*Aim of the exercise*:
Reproduce exactly, with no other output, every line of the data below from the line containing "Оплачивайте покупки удобным" to the end, inclusive.

*Data shown*:
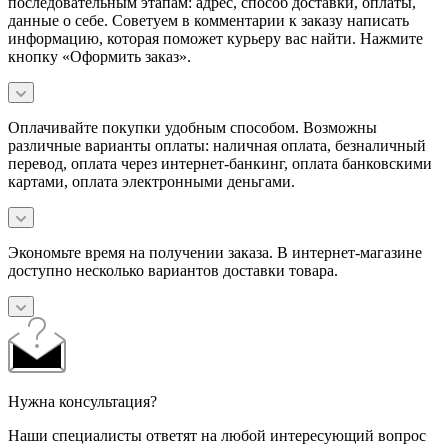
последовательным этапам: адрес, способ доставки, оплаты,
данные о себе. Советуем в комментарии к заказу написать
информацию, которая поможет курьеру вас найти. Нажмите
кнопку «Оформить заказ».
Оплачивайте покупки удобным способом. Возможны
различные варианты оплаты: наличная оплата, безналичный
перевод, оплата через интернет-банкинг, оплата банковскими
картами, оплата электронными деньгами.
Экономьте время на получении заказа. В интернет-магазине
доступно несколько вариантов доставки товара.
Нужна консультация?
Наши специалисты ответят на любой интересующий вопрос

*Written reply*:
Оплачивайте покупки удобным способом. Возможны
различные варианты оплаты: наличная оплата, безналичный
перевод, оплата через интернет-банкинг, оплата банковскими
картами, оплата электронными деньгами.
Экономьте время на получении заказа. В интернет-магазине
доступно несколько вариантов доставки товара.
Нужна консультация?
Наши специалисты ответят на любой интересующий вопрос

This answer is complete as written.